C’est à l’occasion d’un séjour aux États-Unis dans le cadre d’une invitation à l’université d’Harvard que Nicolas Duvoux a entrepris de mener un travail d’observation ethnographique et sociologique dans plusieurs quartiers parmi les plus défavorisés de Boston en se centrant sur l’action qu’y développe une fondation philanthropique auprès de certaines couches de la population africaine-américaine et latino-américaine.
(...) ette pénétration en profondeur d’un tel terrain sociologique mérite d’être d’autant plus saluée que l’univers de ces quartiers, miné par l’extrême pauvreté et un niveau de délinquance et de criminalité très élevé, a fort peu à offrir de prime abord au promeneur solitaire. Or, nous apprend l’auteur, c’est sans véhicule personnel qu’il est parti à la découverte de ces espaces. Voilà une conduite qui, venant d’un homme blanc universitaire à Harvard, a dû être perçue par ses interlocuteurs blancs ou noirs comme étant assez proche de la démence .
Le résultat est là : Nicolas Duvoux fait partie du très petit nombre de sociologues ou politistes français qui peuvent prétendre appuyer leurs références en matière de pauvreté urbaine étatsunienne sur des sources non exclusivement livresques. Or le sociologue est convainquant quand il conclut son livre en soulignant que quiconque s’attache à vouloir comprendre aujourd’hui dans la société française l’articulation des inégalités sociales avec les discriminations raciales ne saurait ignorer « les connaissances et expériences produites sur (et par) les États-Unis tant celles-ci sont vastes, riches et diverses et tant elles impriment pour le meilleur et pour le pire, la marque de leur hégémonie sur la marche, sinon du monde, en tout cas de l’Europe » . (...)

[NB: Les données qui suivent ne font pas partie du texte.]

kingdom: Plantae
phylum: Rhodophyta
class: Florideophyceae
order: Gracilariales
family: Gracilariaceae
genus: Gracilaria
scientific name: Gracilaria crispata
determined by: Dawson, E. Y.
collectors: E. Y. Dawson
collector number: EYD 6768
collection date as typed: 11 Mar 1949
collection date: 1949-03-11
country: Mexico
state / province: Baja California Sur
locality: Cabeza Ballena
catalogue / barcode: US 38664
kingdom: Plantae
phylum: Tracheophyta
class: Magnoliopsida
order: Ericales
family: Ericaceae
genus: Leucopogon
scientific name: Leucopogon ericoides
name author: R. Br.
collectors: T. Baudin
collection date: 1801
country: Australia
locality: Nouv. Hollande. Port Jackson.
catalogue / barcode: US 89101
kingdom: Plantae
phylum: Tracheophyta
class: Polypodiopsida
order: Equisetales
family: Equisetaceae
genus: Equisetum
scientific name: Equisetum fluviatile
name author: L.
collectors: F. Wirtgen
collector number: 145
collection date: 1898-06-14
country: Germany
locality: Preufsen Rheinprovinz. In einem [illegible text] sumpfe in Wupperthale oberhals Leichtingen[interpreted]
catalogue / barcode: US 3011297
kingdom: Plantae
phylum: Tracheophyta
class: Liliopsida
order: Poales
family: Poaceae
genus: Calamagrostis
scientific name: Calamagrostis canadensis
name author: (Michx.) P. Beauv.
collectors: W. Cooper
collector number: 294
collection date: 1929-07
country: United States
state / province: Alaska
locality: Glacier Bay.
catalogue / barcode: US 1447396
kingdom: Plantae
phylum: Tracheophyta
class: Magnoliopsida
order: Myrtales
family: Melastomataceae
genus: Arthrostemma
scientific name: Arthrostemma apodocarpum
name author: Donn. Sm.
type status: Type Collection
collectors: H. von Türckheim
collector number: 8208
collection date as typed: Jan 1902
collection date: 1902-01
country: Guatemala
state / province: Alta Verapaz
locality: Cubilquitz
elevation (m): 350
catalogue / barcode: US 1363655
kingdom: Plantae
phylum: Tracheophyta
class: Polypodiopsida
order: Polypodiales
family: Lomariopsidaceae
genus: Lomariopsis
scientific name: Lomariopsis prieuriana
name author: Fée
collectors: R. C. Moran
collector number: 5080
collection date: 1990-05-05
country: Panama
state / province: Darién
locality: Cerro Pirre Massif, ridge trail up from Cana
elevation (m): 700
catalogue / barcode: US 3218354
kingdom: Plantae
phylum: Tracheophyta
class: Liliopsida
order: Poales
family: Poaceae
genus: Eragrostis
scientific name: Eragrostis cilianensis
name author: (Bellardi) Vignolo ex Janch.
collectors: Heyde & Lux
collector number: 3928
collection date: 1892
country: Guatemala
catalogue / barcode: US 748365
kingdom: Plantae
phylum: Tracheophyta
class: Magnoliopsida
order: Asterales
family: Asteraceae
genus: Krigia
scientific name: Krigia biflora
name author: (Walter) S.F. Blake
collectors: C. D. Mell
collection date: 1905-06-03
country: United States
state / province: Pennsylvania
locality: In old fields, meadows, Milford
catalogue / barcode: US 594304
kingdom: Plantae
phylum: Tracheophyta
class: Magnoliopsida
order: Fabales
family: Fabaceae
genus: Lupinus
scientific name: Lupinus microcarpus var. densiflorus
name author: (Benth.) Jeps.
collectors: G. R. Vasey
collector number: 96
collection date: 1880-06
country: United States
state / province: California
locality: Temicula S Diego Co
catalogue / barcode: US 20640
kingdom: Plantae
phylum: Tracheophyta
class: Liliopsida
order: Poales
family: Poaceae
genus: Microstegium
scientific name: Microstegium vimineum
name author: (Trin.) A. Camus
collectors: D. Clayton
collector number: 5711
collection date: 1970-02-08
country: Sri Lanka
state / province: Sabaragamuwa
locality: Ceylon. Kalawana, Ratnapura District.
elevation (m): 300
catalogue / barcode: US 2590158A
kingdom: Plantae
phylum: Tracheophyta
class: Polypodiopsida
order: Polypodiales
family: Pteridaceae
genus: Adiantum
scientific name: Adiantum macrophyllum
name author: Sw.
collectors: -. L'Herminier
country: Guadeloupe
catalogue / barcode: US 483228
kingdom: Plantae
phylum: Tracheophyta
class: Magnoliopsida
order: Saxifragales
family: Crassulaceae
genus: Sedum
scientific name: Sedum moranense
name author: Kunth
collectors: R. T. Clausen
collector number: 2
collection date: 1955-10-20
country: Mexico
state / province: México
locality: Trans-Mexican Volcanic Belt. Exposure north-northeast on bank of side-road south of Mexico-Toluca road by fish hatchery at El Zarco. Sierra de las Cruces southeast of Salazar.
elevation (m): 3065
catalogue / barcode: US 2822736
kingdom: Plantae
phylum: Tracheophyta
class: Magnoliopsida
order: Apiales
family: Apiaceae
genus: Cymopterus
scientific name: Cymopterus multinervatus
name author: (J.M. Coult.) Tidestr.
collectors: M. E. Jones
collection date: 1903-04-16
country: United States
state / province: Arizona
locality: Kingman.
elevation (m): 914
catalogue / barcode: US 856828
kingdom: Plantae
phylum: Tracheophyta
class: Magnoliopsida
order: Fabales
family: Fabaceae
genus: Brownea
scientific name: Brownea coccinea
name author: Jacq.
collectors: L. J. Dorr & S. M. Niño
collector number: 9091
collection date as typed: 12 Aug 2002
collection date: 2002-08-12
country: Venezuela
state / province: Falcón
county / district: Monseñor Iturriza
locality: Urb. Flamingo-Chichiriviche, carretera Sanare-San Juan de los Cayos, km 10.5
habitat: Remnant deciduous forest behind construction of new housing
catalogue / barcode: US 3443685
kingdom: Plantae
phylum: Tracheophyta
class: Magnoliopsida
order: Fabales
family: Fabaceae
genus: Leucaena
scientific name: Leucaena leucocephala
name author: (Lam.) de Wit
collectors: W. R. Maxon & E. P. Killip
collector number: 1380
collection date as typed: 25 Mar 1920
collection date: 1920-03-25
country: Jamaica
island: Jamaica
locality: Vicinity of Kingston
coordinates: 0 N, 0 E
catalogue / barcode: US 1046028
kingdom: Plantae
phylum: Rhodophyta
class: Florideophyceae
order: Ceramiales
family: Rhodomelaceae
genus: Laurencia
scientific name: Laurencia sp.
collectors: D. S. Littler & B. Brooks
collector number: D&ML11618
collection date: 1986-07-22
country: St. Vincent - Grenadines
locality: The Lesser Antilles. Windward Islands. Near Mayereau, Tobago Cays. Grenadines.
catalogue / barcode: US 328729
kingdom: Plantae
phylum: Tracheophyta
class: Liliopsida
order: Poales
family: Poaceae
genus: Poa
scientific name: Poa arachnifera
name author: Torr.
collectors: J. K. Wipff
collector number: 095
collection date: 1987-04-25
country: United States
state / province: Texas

Pour Nicolas Duvoux le tournant néo-libéral qui s’est imposé en Occident depuis les années 1980-1990 a eu des incidences majeures sur l’État social tel qu’il avait été instauré après la fin de la seconde guerre mondiale. Le partage de la richesse dans un sens plus favorable au capital, la montée en puissance du capitalisme financier, la baisse des taux d’imposition pour les plus riches et la critique du trop d’Etat ont fragilisé le système de protection sociale et, s’agissant des plus pauvres, ont induit à la mise en place de dispositifs reposant de plus en plus sur une assistance conditionnelle. En matière de pauvreté, la responsabilité a progressivement été transférée de la société à l’individu mis en demeure de se responsabiliser.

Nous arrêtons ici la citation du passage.